→ **Problem description**: Output every row below verbatim, line for line, omitting the pictures.

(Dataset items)
----
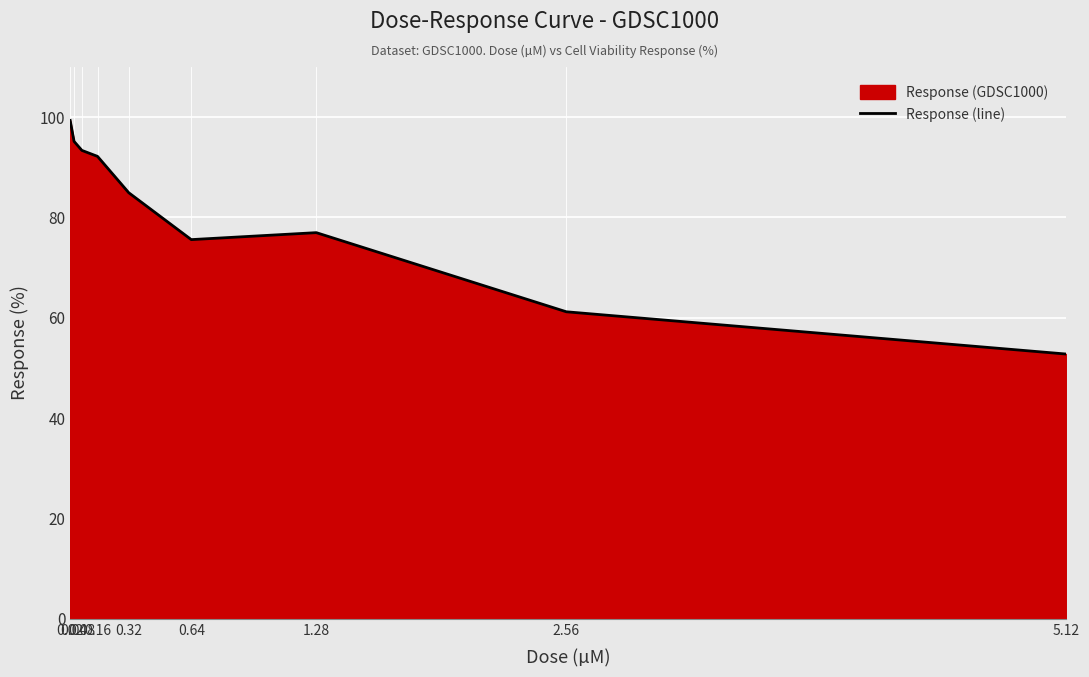

Where is the data nearest to the value 76?

0.64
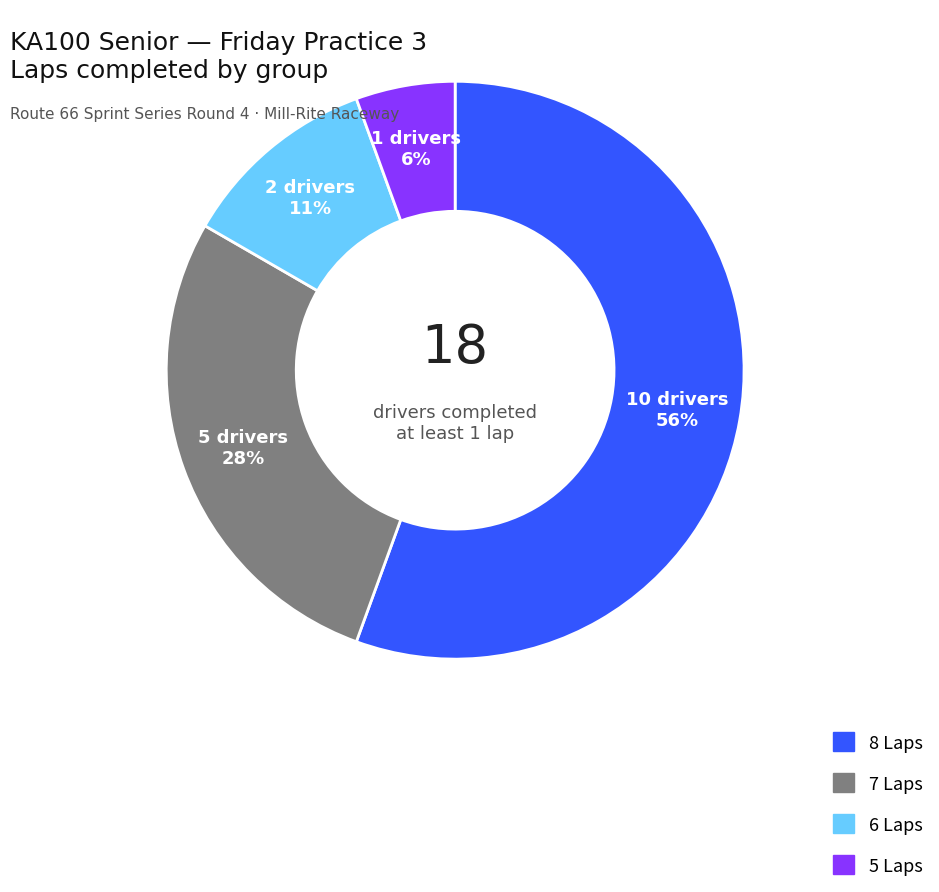

Is there a majority slice in this chart?

Yes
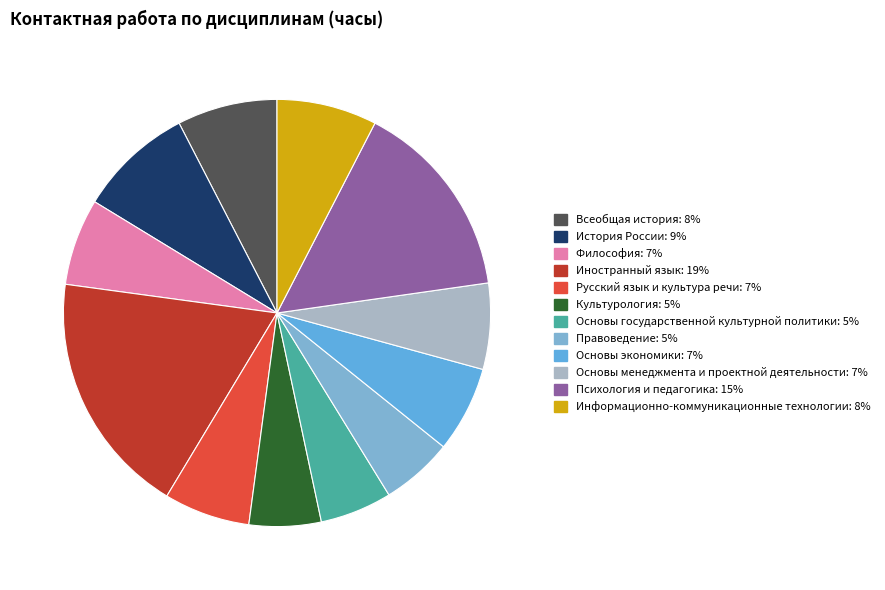

Count the number of slices in the pie.

12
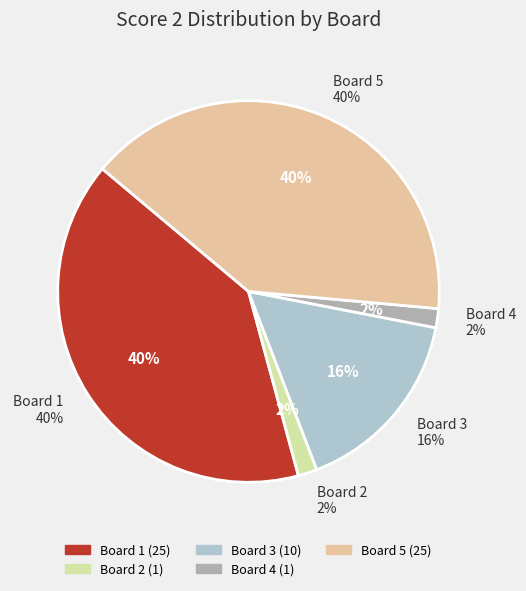

Is it true that Board 3
(Hürlimann) is 16% of the pie?

True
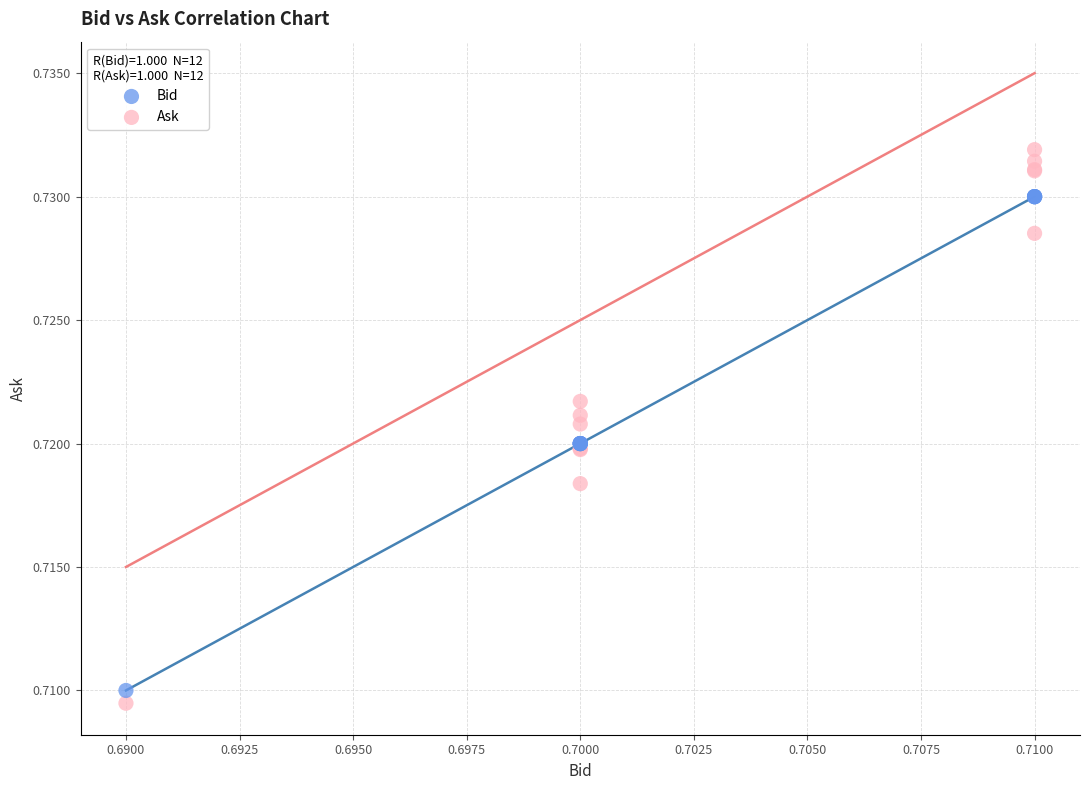

Which series has the widest spread of Y values?

Ask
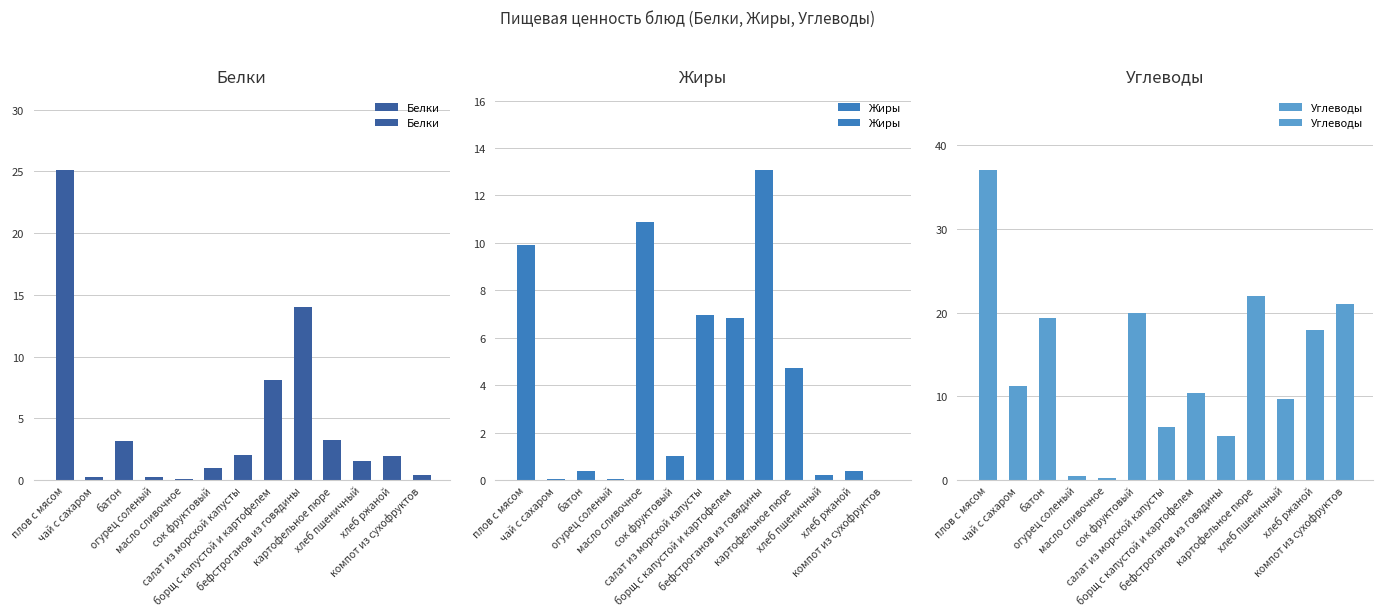

Count the number of categories in the chart.

13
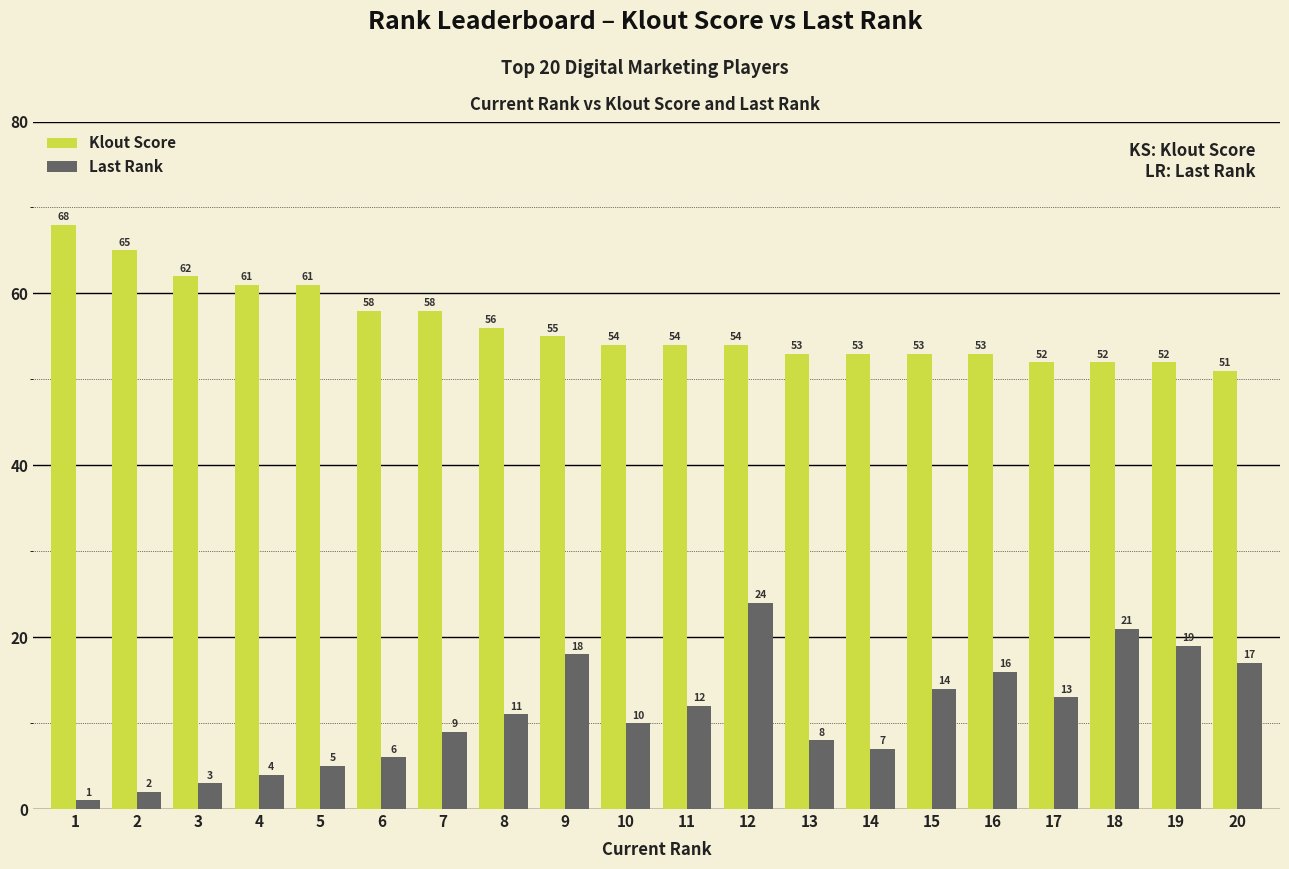

How many series are shown in this chart?

2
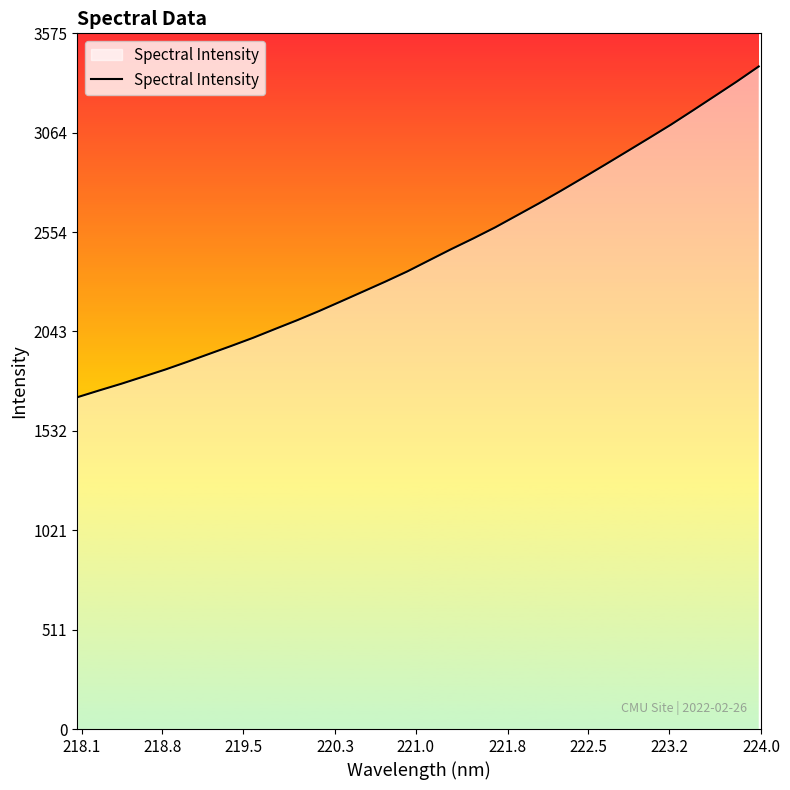

What is the maximum value shown in the chart?

3404.9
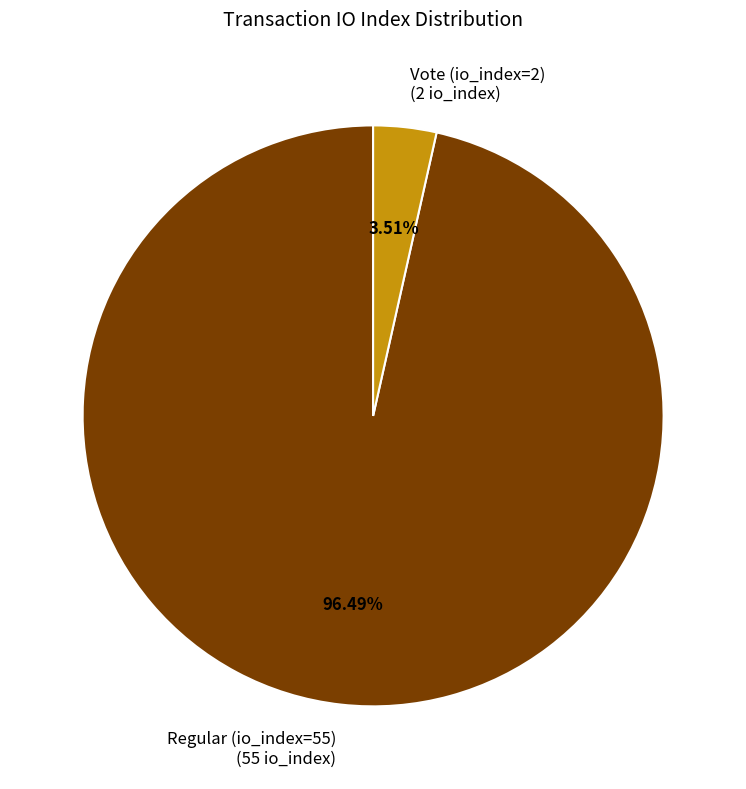

To the nearest percent, what is the difference between the largest and smallest slice percentages?

93%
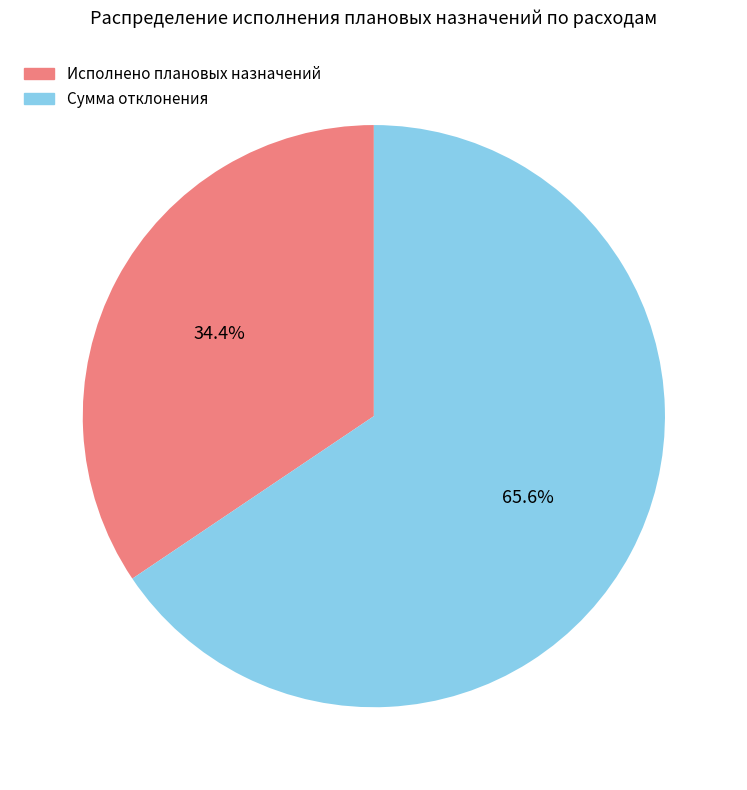

Is it true that Исполнено плановых назначений is 20% of the pie?

False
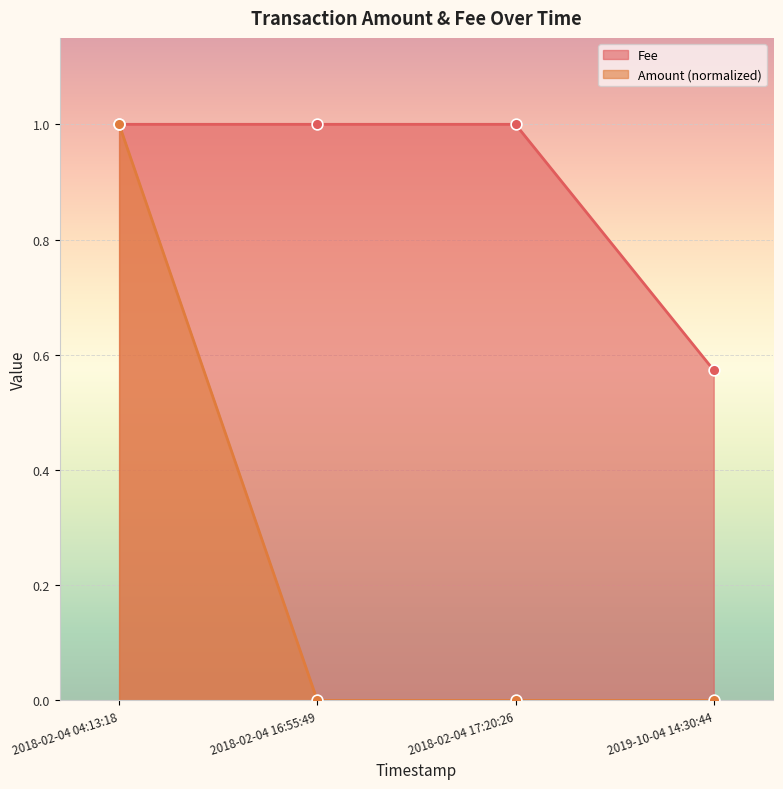

Which series contains the lowest Y value?

Fee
----
→ **Your solution**:
Where is the data nearest to the value 76?

0.64

Is there a majority slice in this chart?

Yes

Count the number of slices in the pie.

12

Is it true that Board 3
(Hürlimann) is 16% of the pie?

True

Which series has the widest spread of Y values?

Ask

Count the number of categories in the chart.

13

How many series are shown in this chart?

2

What is the maximum value shown in the chart?

3404.9

To the nearest percent, what is the difference between the largest and smallest slice percentages?

93%

Is it true that Исполнено плановых назначений is 20% of the pie?

False

Which series contains the lowest Y value?

Fee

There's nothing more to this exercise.